Instructions for the task: Reproduce verbatim the stretch of the opinion article below from "Yes, this is" through "our own neighborhoods.".

Source:
──────────

A version of this article appears on World Net Daily
Have you ever played the board game "Monopoly"?
Wasn’t it fun to have little piles of "money," little paper bills that did seem like real paper currency ?
And if you were good at the game, wasn’t it fun to wind up owning properties like Park Place and hotels; eventually maybe winning the entire game?
Did you ever try to actually spend any of those bills? Unless you were very young and had an indulgent grandmother who wanted to humor you with a cookie or some hot chocolate, you were reminded that "Monopoly" was just a game — and that your play "money" was only good when you were playing the board game.
But now we’re all grown up. Aren’t we?
Oh sure, we’re very adult now. We’re used to losing 70,000 of our citizens to drug abuse every year, over 480,000 to cigarettes and vaping — and hardly pay any attention to the million plus abortions — all unwanted little children — that we pay for with our taxes.
Very adult, sophisticated and self sufficient.
But now — now, we seem to be in real trouble!
Yes, we’re in the middle of an unprecedented crisis, worse in some ways than the world wars we’ve fought and eventually won. We’ve been attacked by an invisible but very deadly enemy, and it’s understandable that many are reacting in panic like in that childhood fable, "Chicken Little."
"The sky is falling!"
But there is nowhere to run. We’ve got to confront this enemy face to face, head on, trying to come to the aid of those already wounded.
Our weapons are inadequate; simultaneously, we're trying to protect ourselves from becoming casualties. Or worse, dying and unable to help anybody, including our loved ones.
Yes, this is a global problem, with almost all other nations attacked just like we are.
But — this isn’t "overseas," it’s on our own shores, in our own towns, in our own neighborhoods.
It's even in our own homes.
The clock is running, the enemy relentless, and we’re all looking for answers — or at least for those who have any.

──────────

Available data:
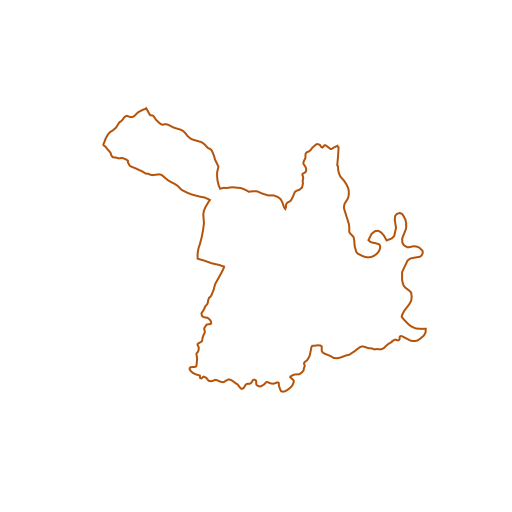 Tsendagang, Daga, Bhutan, rotated 295°
{"feature_id": "84629894B97971916223830", "entity_name": "Tsendagang", "entity_type": "district", "adm_level": 2, "iso_a3": "BTN", "parent_name": "Bhutan", "parent_adm1": "Daga", "projection": "mercator", "projection_center": [89.946, 26.88], "detail": "fine", "context": "isolated", "style": "outline", "palette": "amber", "viewbox_px": 512, "rotation_deg": 295, "n_neighbors": 0, "source": "geoboundaries", "source_scale": "gbopen_adm2", "svg_char_len": 6129}
<svg xmlns="http://www.w3.org/2000/svg" viewBox="0 0 512 512"><g transform="rotate(295 256 256)"><path d="M390.3,283.2L387.1,280.6L385.1,279.4L384.5,278.2L385.6,273.2L385.7,272.0L385.2,271.2L384.3,270.9L382.9,270.7L382.3,270.2L382.5,268.7L383.3,267.7L383.7,266.8L383.5,264.9L383.2,263.9L381.8,263.0L379.8,262.1L378.1,261.4L374.8,260.6L373.2,259.8L371.8,258.5L370.9,257.9L369.3,257.8L365.6,259.4L362.5,259.2L360.6,259.5L359.4,260.2L358.3,262.2L357.2,263.7L355.9,264.8L354.2,265.4L353.0,265.4L351.8,264.7L350.1,263.5L349.1,263.7L348.2,264.7L346.8,265.8L345.3,266.1L343.3,266.8L341.3,268.0L337.4,268.8L334.2,267.2L333.0,265.9L331.4,264.6L330.4,264.2L327.6,264.2L326.2,264.4L321.3,264.2L320.0,263.7L318.2,262.3L317.2,261.7L315.3,261.5L313.1,262.5L311.0,262.6L312.0,260.8L315.5,257.5L317.9,254.4L318.7,250.8L318.4,246.5L316.0,241.3L315.2,234.9L315.1,229.8L314.5,228.2L313.2,225.5L311.2,222.4L311.4,220.4L311.4,216.4L311.2,213.6L308.4,205.8L307.0,203.3L305.2,200.7L304.2,198.0L301.8,195.0L304.4,192.2L308.3,189.1L312.1,186.9L315.4,185.4L321.1,184.2L326.0,178.2L328.7,175.9L331.3,173.2L333.2,170.8L333.6,169.2L333.6,166.6L335.2,162.8L335.8,160.7L336.1,158.2L334.7,149.0L334.8,146.8L335.9,142.9L337.2,140.7L338.1,138.4L338.6,136.4L338.6,134.1L337.6,127.3L337.8,121.7L337.6,119.5L336.9,117.6L335.7,116.3L335.3,115.1L335.4,113.6L335.9,111.5L337.1,108.0L339.5,104.0L339.6,102.4L338.9,100.8L339.2,100.0L343.5,94.0L342.6,93.6L340.4,91.4L336.4,88.4L331.6,86.6L330.0,85.6L328.9,84.0L328.4,79.7L327.6,78.8L325.7,77.9L323.2,77.5L320.9,76.7L319.6,75.7L313.3,74.9L309.2,73.1L307.2,71.7L304.4,70.6L301.6,70.3L298.8,70.1L295.6,70.4L292.5,70.5L292.0,71.1L291.6,72.1L291.6,73.1L289.9,76.5L288.2,80.4L286.3,82.1L285.0,84.3L285.7,86.8L286.1,87.5L286.4,90.0L286.7,90.8L288.1,92.9L288.3,93.8L288.5,95.4L288.6,97.1L288.3,99.6L286.8,100.3L284.7,103.0L284.4,103.7L284.3,104.6L284.6,111.3L284.5,113.9L284.6,117.2L284.1,121.4L285.0,123.4L284.9,125.1L285.5,127.9L289.1,133.8L289.6,136.1L287.5,143.9L287.1,147.5L287.0,151.7L286.5,155.1L284.5,160.6L284.3,166.4L284.5,171.2L286.0,179.8L287.2,184.2L287.4,188.4L287.2,190.6L284.8,190.1L278.3,189.5L274.8,189.7L271.3,190.7L263.9,194.9L257.7,196.9L249.9,198.9L243.1,200.1L239.4,200.5L235.5,201.4L232.2,202.6L228.9,204.3L229.9,210.7L230.7,219.2L232.3,226.3L232.9,231.5L231.1,231.9L225.2,231.7L214.4,230.9L212.3,231.0L207.4,231.9L201.2,232.2L199.2,231.7L198.4,231.1L195.5,231.4L193.9,231.9L192.2,232.2L188.4,231.2L186.6,231.4L184.7,231.3L181.0,230.8L179.9,231.5L178.9,232.4L178.6,233.3L178.6,234.7L178.8,236.1L179.4,237.5L179.3,239.4L178.4,241.8L177.5,242.9L176.4,243.7L175.3,243.7L173.1,240.4L172.3,240.1L168.6,239.6L167.6,240.1L166.6,241.1L165.1,241.9L163.0,242.0L162.3,241.8L159.5,242.1L156.3,243.0L155.4,242.8L152.1,240.5L151.3,240.3L150.6,240.8L149.0,242.7L147.2,243.5L145.1,243.9L142.5,243.3L141.7,243.6L138.0,246.1L131.4,248.4L130.4,248.3L129.5,247.2L127.6,243.7L126.2,243.3L125.1,243.9L124.1,245.7L123.4,247.9L123.3,251.4L123.9,255.7L122.2,256.6L121.7,257.2L122.1,258.4L124.4,259.3L124.6,260.2L124.6,262.3L122.9,265.8L123.3,267.7L124.1,269.1L126.5,271.4L126.9,272.8L127.1,277.4L127.8,279.7L128.4,280.3L129.8,281.1L132.2,282.9L132.8,284.0L133.0,284.8L132.9,287.5L132.0,291.7L131.9,293.5L130.0,297.1L129.5,298.7L129.8,299.6L130.7,300.4L132.5,300.8L134.7,301.0L136.1,301.6L136.7,302.6L137.4,304.1L138.4,305.0L139.2,305.3L141.9,305.6L142.8,306.1L143.2,306.8L143.3,307.8L143.1,308.6L142.1,309.4L140.0,310.3L139.4,311.1L139.1,312.2L139.2,314.1L139.9,315.5L141.5,316.6L143.2,317.7L145.8,318.5L146.4,319.1L146.6,320.1L146.7,322.9L147.1,324.4L147.7,325.9L149.6,328.0L150.3,328.4L150.6,329.1L150.5,330.3L148.0,331.7L145.3,334.3L144.1,335.9L144.1,336.8L144.6,338.0L145.4,339.2L146.9,340.4L149.3,341.9L151.9,343.0L154.1,343.6L156.5,343.6L157.8,343.4L158.9,342.9L159.6,341.8L160.5,338.3L161.2,338.1L163.0,339.3L164.4,340.5L165.4,341.9L166.9,344.9L168.1,345.8L169.7,346.7L172.2,347.5L174.8,346.8L176.8,346.7L177.9,346.0L178.7,345.0L179.6,344.8L180.7,345.1L183.6,346.5L187.3,346.8L189.3,346.6L196.6,344.8L198.0,344.8L198.7,345.5L199.6,347.4L201.1,349.5L202.1,352.2L201.8,353.8L197.9,355.6L196.9,356.9L196.6,357.7L196.5,359.4L196.8,366.1L196.4,369.5L197.9,373.3L200.0,375.8L204.0,379.7L205.6,381.9L206.3,382.5L212.7,386.4L214.4,387.0L215.0,387.5L217.3,388.7L218.8,390.2L219.4,391.8L220.0,397.0L221.0,399.4L221.3,400.9L221.4,402.9L222.6,404.5L224.1,408.6L225.2,409.8L227.4,411.2L229.0,411.6L232.0,413.0L234.8,414.9L235.5,415.4L236.2,415.3L238.3,416.8L238.9,417.3L239.3,418.1L239.3,419.8L239.7,420.5L240.3,421.1L241.1,421.3L243.5,420.4L244.3,420.7L244.8,421.4L245.0,423.0L244.6,432.1L245.4,434.4L246.1,436.0L247.6,438.0L249.8,439.4L254.4,441.6L256.2,441.9L258.7,441.9L261.8,440.6L259.8,436.5L258.1,432.2L257.8,430.4L257.8,427.6L257.9,425.8L258.5,423.1L261.2,416.2L262.5,413.7L264.3,413.3L268.9,413.5L277.0,415.3L279.8,415.5L281.6,415.4L285.1,414.2L287.4,412.7L288.2,412.2L288.7,411.4L289.6,408.8L290.1,406.0L290.6,404.3L291.4,402.6L292.0,401.9L293.3,400.6L296.3,398.4L303.0,395.3L305.8,395.2L315.9,395.3L318.4,396.6L319.1,397.2L320.8,399.4L324.5,404.7L325.2,405.3L326.9,405.9L328.8,405.9L330.5,405.2L331.1,404.6L332.4,401.1L332.6,400.2L332.4,397.4L331.5,394.8L328.2,390.3L327.9,389.5L328.2,385.7L329.1,384.1L330.3,382.8L333.6,381.1L343.5,380.5L346.1,379.8L347.7,378.8L348.6,378.6L351.8,376.3L354.4,373.1L355.8,370.7L355.8,368.1L353.5,365.8L351.2,365.2L347.7,366.3L340.7,371.0L332.5,372.8L329.3,371.6L325.3,367.8L328.5,363.4L330.2,359.6L330.5,356.1L329.0,353.5L325.0,351.4L317.9,351.2L317.1,353.8L317.3,355.7L318.0,358.4L318.6,362.2L318.5,363.0L318.1,363.7L316.5,364.8L314.7,365.3L311.9,365.3L309.2,364.6L306.7,363.3L304.5,361.6L302.8,359.4L302.0,357.8L301.2,355.1L301.0,352.3L301.1,347.6L301.6,345.9L302.2,345.1L306.4,341.4L312.0,338.2L314.2,336.6L314.7,335.8L316.4,331.5L316.9,330.7L317.6,330.2L321.8,328.2L324.2,326.7L335.8,316.1L337.3,315.1L340.0,314.3L341.8,314.3L346.4,314.9L348.3,314.8L351.0,314.1L354.3,312.5L356.5,310.8L358.9,308.0L361.4,304.0L363.6,299.0L364.8,297.5L366.8,295.6L369.0,293.9L372.0,292.4L372.5,291.3L380.6,288.4L389.4,284.9L389.7,283.8L390.3,283.2Z" fill="none" stroke="#b45309" stroke-width="2"/></g></svg>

──────────

Exercise response:
Yes, this is a global problem, with almost all other nations attacked just like we are.
But — this isn’t "overseas," it’s on our own shores, in our own towns, in our own neighborhoods.